Die Nahrungsmittelindustrie

Im Lebensmittelchemie-Studium hatte ich einen Dozenten, der Lebensmitteltechnologe war. Dieser Dozent erzählte in der Vorlesung, dass er oft gefragt wurde, warum er denn nicht als Lebensmitteltechnologe arbeite. „Dazu fehlt mir die kriminelle Energie!“ war seine Antwort. Lebensmitteltechnologen kreieren Lebensmittel, die möglichst wenig kosten und sich möglichst gut verkaufen.

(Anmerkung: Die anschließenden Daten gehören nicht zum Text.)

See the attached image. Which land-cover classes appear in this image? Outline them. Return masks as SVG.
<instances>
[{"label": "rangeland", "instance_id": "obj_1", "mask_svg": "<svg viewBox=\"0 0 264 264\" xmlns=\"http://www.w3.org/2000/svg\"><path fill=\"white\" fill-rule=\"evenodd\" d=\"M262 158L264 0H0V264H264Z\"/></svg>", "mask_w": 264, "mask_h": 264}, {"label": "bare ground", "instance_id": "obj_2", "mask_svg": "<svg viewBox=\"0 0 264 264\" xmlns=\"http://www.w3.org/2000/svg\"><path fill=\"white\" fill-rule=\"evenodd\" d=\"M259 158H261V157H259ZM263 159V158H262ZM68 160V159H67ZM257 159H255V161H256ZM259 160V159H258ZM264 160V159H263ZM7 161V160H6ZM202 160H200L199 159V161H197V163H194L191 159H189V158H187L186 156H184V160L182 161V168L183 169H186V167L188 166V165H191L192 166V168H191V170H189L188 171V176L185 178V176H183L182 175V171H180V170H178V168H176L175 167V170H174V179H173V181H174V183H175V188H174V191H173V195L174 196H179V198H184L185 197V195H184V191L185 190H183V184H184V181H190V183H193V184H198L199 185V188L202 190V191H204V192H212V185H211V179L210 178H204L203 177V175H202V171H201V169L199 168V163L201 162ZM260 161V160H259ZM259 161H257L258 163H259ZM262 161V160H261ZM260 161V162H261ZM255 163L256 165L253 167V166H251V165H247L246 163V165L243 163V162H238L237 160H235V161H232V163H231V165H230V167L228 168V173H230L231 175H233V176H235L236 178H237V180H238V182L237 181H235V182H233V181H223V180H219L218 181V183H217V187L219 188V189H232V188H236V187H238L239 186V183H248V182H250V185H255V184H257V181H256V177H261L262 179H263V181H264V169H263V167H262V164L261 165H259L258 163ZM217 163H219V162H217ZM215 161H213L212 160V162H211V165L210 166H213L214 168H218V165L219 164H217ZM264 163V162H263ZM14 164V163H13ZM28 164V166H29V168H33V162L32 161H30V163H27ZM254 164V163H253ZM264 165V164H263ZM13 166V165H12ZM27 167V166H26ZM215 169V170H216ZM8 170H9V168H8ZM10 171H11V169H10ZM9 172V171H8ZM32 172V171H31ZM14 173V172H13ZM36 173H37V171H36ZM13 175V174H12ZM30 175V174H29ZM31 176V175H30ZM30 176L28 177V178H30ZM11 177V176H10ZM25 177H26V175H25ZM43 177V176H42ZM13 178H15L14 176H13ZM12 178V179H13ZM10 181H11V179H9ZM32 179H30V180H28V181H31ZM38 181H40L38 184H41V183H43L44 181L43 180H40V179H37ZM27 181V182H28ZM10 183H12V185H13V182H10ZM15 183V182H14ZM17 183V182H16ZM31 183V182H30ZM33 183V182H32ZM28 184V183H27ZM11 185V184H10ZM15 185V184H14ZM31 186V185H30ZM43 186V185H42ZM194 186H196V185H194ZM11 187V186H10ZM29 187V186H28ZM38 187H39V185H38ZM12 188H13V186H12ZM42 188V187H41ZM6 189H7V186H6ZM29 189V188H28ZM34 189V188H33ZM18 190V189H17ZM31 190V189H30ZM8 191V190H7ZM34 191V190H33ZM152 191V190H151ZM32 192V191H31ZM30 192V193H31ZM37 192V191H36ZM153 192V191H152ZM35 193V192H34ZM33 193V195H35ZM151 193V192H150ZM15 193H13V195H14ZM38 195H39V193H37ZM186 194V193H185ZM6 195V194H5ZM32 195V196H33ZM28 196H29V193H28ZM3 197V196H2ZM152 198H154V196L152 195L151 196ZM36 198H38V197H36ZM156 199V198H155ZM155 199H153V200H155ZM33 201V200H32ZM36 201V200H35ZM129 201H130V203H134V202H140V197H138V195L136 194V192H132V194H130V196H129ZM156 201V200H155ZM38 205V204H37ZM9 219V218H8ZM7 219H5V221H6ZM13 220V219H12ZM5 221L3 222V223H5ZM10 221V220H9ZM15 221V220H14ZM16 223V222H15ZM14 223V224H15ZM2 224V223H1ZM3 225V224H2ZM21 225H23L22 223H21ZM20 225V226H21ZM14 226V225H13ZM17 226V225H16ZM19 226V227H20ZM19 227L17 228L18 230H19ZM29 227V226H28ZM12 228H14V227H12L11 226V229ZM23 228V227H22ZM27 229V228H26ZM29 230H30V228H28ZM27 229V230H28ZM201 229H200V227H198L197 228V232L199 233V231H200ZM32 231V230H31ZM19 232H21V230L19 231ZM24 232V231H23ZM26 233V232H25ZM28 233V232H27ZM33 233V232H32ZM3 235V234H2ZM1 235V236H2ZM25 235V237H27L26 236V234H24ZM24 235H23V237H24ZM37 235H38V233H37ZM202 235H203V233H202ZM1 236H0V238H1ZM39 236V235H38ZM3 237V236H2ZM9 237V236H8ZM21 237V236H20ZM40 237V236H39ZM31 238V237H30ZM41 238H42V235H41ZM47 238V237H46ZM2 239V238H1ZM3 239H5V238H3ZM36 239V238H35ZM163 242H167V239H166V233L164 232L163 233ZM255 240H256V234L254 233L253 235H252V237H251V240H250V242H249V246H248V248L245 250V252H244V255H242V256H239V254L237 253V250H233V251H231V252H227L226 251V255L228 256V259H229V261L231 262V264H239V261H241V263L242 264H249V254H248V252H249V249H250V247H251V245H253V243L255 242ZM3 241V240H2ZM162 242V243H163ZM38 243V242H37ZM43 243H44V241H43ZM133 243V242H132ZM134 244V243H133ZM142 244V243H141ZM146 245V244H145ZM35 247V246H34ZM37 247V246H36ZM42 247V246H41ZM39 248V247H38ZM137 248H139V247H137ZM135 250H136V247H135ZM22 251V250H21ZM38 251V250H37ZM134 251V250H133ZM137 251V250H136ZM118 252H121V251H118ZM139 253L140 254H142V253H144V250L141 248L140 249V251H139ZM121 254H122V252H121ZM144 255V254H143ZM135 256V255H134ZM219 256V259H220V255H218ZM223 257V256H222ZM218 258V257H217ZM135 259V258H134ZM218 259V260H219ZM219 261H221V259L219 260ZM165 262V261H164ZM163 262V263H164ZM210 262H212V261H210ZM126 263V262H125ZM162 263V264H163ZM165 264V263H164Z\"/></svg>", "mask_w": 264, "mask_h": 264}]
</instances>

Kriminell im Sinne des Gesetzes ist dies nicht, aber die Industrie bewegt sich haarscharf am Rande der Legalität, um die gesteckten Gewinnziele zu erreichen.

Ein klassisches Beispiel ist das Bourbon-Vanilleeis: Die zahlreichen dunklen Krümel stammen zwar aus der Vanilleschote, aber das wäre im Grunde zu teuer für ein günstiges Discounter-Eis. Also werden solche Vanilleschoten fein gemahlen, die vorher bereits von ihrem wertvollen Aroma befreit wurden. Kauft der Verbraucher eine Schote, so kratzt er das Mark aus. Die Industrie vermahlt die Schale natürlich mit, die dunklen Punkte sind echte Vanille, der das Vanillearoma fehlt. Der wertvolle Vanilleextrakt wird in hochwertigen und teuren Produkten eingesetzt. Das noch aromalose Eis wird dann mit natürlichem Aroma versetzt, das aus Abfallstoffen der Papierherstellung gewonnen wird. Früher setzte man fein gemahlenen schwarzen Tee ein, um die schwarzen Pünktchen zu erzeugen. Man verwendete genau die Menge, die man nach damaligem Gesetz geradeso nicht deklarieren musste. Dann ergänzte man genau soviel Bourbon-Vanille, dass man sie soeben deklarieren durfte.